I'm trying to split an input string to be tokenized in Python, but all attempts made thus far result in the Python "nothing to repeat" complaint.
Currently, I'm using re.findall instead of re.split, but I'm not sure where my mistake is with my regex.
My current regex looks like this:
inputList = re.findall(r"[\w']+|[.,!?;]|[\s]", testString)
I want to split on punctuation or whitespace.
I previously tried:
inputList = re.split(r'(\s|\W)*', testString)
But this would give me undesirable output strings.
I also tried:
inputList = re.split(r'(\s+)|([.,!?;]+)', testString)
But was getting the same error.
an example of testString:
testString = "Beautiful King John! ??? I'm here. It's 'bout time."
an example of desired output:
['Beautiful', ' ', 'King', ' ', 'John', '!', ' ', '?', '?', '?', ' ', "I'm", ' ', 'here', '.', ' ', "It's", ' ', "'bout", ' ', 'time', '.']

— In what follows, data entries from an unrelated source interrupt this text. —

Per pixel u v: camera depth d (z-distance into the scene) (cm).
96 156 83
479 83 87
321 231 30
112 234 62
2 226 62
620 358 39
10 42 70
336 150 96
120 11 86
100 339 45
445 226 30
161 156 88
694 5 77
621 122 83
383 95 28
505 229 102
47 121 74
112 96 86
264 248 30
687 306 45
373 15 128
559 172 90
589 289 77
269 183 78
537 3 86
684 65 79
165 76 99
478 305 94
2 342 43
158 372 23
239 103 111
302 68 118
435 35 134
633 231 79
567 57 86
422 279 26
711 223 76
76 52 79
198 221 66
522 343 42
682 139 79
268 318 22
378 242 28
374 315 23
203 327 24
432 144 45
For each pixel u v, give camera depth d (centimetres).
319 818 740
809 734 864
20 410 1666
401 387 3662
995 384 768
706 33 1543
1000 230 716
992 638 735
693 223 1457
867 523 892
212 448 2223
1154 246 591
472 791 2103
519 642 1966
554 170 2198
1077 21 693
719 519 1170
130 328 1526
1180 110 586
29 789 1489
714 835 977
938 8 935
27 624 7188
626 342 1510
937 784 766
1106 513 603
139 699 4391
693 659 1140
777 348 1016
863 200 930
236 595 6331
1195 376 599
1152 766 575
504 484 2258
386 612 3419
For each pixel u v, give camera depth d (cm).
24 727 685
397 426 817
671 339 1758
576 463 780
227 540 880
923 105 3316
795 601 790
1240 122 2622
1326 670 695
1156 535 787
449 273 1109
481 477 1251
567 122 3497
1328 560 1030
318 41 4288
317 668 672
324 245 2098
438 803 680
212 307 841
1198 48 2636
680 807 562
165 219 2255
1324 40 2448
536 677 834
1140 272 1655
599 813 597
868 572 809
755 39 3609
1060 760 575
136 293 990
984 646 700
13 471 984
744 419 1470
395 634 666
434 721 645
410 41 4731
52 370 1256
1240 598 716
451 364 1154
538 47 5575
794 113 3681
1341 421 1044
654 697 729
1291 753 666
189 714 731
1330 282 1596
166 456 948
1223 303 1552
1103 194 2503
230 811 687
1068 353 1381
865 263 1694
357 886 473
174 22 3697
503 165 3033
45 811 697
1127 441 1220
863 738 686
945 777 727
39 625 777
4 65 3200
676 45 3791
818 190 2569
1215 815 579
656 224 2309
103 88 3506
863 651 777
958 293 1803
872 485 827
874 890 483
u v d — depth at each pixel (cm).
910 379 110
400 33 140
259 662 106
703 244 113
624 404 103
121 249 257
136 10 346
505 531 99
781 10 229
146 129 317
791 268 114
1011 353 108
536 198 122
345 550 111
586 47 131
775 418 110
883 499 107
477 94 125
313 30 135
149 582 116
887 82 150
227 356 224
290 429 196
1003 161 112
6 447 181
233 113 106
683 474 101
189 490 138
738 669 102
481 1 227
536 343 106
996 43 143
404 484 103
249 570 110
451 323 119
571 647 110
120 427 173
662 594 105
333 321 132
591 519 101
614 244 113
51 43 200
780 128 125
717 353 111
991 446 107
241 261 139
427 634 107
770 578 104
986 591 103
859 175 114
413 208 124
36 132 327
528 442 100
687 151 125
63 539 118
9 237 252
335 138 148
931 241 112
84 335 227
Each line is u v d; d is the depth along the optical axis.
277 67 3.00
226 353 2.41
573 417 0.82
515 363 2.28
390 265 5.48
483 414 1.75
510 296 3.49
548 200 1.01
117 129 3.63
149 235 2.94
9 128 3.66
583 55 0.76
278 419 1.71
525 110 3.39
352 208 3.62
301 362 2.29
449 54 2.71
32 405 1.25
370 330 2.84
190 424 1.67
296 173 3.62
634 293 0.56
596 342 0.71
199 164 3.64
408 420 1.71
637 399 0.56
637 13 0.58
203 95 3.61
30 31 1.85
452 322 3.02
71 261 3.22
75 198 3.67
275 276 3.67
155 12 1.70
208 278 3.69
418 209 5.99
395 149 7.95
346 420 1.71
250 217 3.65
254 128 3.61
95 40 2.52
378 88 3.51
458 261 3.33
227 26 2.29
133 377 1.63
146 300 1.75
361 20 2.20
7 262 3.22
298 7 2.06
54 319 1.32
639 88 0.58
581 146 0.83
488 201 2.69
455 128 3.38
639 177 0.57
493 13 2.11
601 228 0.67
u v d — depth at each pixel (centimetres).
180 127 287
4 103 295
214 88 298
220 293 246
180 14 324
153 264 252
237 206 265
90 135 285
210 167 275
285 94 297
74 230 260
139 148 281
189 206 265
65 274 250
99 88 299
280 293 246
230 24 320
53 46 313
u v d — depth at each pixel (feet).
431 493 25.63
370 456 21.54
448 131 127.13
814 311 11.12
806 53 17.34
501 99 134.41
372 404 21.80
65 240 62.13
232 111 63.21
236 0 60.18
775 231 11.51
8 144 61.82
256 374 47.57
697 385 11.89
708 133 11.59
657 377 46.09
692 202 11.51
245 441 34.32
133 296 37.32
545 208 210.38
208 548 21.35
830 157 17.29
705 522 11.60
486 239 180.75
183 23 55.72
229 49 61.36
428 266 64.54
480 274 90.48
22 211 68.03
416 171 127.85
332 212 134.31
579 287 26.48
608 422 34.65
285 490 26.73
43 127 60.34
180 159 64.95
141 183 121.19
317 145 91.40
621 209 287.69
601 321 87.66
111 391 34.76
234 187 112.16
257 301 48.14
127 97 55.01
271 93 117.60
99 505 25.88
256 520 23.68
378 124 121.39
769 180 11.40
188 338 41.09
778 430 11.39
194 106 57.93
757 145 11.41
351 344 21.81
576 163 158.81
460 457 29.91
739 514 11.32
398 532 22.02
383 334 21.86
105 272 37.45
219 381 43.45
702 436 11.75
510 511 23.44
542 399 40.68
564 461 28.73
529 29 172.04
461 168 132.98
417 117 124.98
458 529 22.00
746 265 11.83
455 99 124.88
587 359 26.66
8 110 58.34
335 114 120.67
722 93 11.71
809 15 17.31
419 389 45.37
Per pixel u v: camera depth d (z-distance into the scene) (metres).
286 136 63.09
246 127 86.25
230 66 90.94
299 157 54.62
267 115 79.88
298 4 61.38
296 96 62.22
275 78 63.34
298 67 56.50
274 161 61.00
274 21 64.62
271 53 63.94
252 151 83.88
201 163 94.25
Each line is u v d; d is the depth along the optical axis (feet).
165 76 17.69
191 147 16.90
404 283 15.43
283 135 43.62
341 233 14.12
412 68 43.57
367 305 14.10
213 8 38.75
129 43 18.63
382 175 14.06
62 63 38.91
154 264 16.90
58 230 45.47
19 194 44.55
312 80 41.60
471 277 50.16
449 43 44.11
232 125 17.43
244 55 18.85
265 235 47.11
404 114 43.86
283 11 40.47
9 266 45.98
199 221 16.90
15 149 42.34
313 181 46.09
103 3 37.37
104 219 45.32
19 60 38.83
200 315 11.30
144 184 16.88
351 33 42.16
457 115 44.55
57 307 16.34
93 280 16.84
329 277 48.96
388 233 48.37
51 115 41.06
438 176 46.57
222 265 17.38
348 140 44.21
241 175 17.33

I'm getting the right output with my re.findall, but Python is throwing the error and I'd like to be rid of it, if possible. Could someone point out the error I'm making with my regex?
for your example this works, but gives empty strings too:
re.split(r'([ !?.])', testString)
# ['Beautiful', ' ', 'King', ' ', 'John', '!', '', ' ', '', '?', '', '?', '', '?', '', ' ', "I'm", ' ', 'here', '.', '', ' ', "It's", ' ', "'bout", ' ', 'time', '.', '']
but your desired output is then just a filter op away:
inputList = [t for t in re.split(r'([ !?.])', t) if t]
# ['Beautiful', ' ', 'King', ' ', 'John', '!', ' ', '?', '?', '?', ' ', "I'm", ' ', 'here', '.', ' ', "It's", ' ', "'bout", ' ', 'time', '.']